## Problem details:
In the entries that follow, find the line containing "映画ってやっぱり良いですね～（(笑)" and the line containing "Toronto, è utilizzare", then retype exactly the lines from the first through the second, pictures excluded.

-----

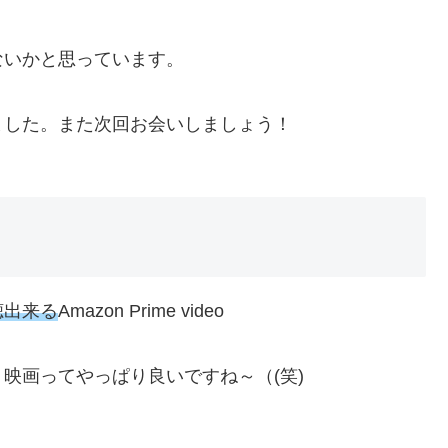
ないかと思っています。
ました。また次回お会いしましょう！
聴出来る
Amazon Prime video
映画ってやっぱり良いですね～（(笑)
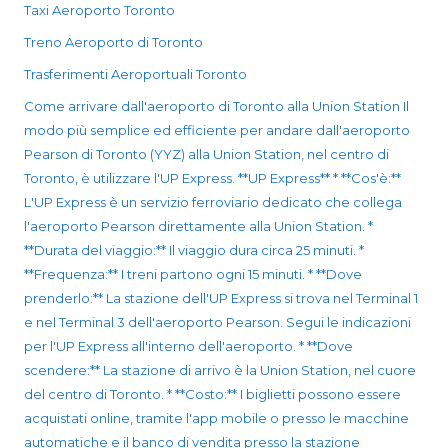
Taxi Aeroporto Toronto
Treno Aeroporto di Toronto
Trasferimenti Aeroportuali Toronto
Come arrivare dall'aeroporto di Toronto alla Union Station Il
modo più semplice ed efficiente per andare dall'aeroporto
Pearson di Toronto (YYZ) alla Union Station, nel centro di
Toronto, è utilizzare l'UP Express. **UP Express** * **Cos'è:**
L'UP Express è un servizio ferroviario dedicato che collega
l'aeroporto Pearson direttamente alla Union Station. *
**Durata del viaggio:** Il viaggio dura circa 25 minuti. *
**Frequenza:** I treni partono ogni 15 minuti. * **Dove
prenderlo:** La stazione dell'UP Express si trova nel Terminal 1
e nel Terminal 3 dell'aeroporto Pearson. Segui le indicazioni
per l'UP Express all'interno dell'aeroporto. * **Dove
scendere:** La stazione di arrivo è la Union Station, nel cuore
del centro di Toronto. * **Costo:** I biglietti possono essere
acquistati online, tramite l'app mobile o presso le macchine
automatiche e il banco di vendita presso la stazione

-----

## Output below:
映画ってやっぱり良いですね～（(笑)
Taxi Aeroporto Toronto
Treno Aeroporto di Toronto
Trasferimenti Aeroportuali Toronto
Come arrivare dall'aeroporto di Toronto alla Union Station Il
modo più semplice ed efficiente per andare dall'aeroporto
Pearson di Toronto (YYZ) alla Union Station, nel centro di
Toronto, è utilizzare l'UP Express. **UP Express** * **Cos'è:**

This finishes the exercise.